Lawsuit accuses IBM of hiding China risks amid NSA spy scandal


IBM Corp has been sued by a shareholder who accused it of concealing how its ties to what became a major U.S. spying scandal reduced business in China and ultimately caused its market value to plunge more than $12 billion.

IBM lobbied Congress hard to pass a law letting it share personal data of customers in China and elsewhere with the U.S. National Security Agency, in a bid to protect its intellectual property rights, according to a complaint filed in the U.S. District Court in Manhattan.

The plaintiff in the complaint, Louisiana Sheriffs' Pension & Relief Fund, said this threatened IBM hardware sales in China, particularly given a program known as Prism that let the NSA spy on that country through technology companies such as IBM.

The Baton Rouge pension fund said the revelation of Prism and related disclosures by former NSA contractor Edward Snowden caused Chinese businesses and China's government to abruptly cut ties with the world's largest technology services provider.

It said this led IBM on October 16 to post disappointing third-quarter results, including drops in China of 22 percent in sales and 40 percent in hardware sales.

While quarterly profit rose 6 percent, revenue dropped 4 percent and fell well below analyst forecasts.

IBM shares fell 6.4 percent on October 17, wiping out $12.9 billion of the Armonk, New York-based company's market value.

The lawsuit names IBM, Chief Executive Virginia Rometty and Chief Financial Officer Mark Loughridge as defendants, and says they should be held liable for the company's failure to reveal the risks of its lobbying and its NSA ties sooner.

IBM spokesman Doug Shelton did not immediately respond to requests for comment.

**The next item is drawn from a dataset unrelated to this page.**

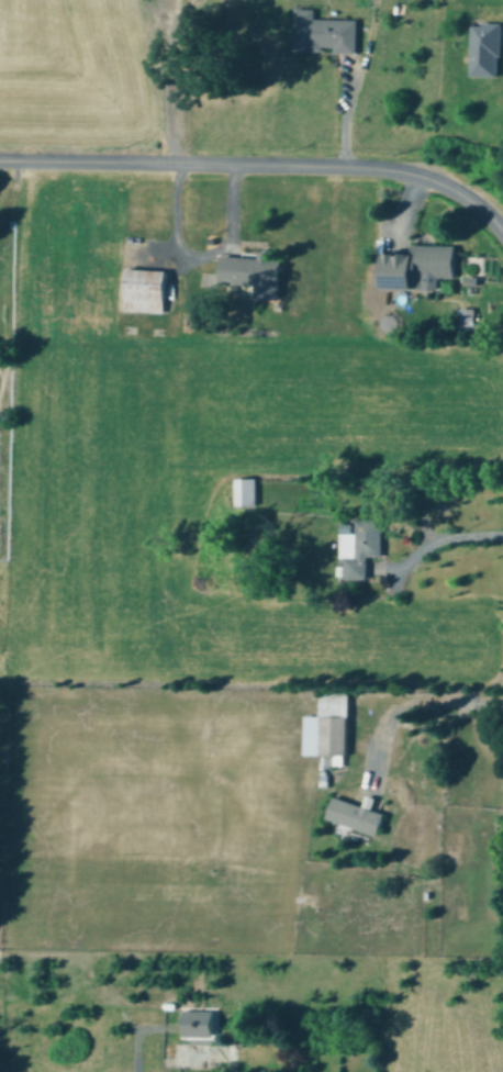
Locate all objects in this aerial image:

The Louisiana fund is represented by Bernstein, Litowitz, Berger & Grossmann, a prominent class-action specialist. It seeks class-action status on behalf of shareholders from June 25 to October 16, 2013, and damages for shareholder losses.

Loughridge is retiring as CFO this month at age 60, which IBM calls its traditional retirement age.

Martin Schroeter, who has been IBM's head of global finance, is replacing him.

The case is Louisiana Sheriffs' Pension & Relief Fund v. International Business Machines Corp et al, U.S. District Court, Southern District of New York, No. 13-08818.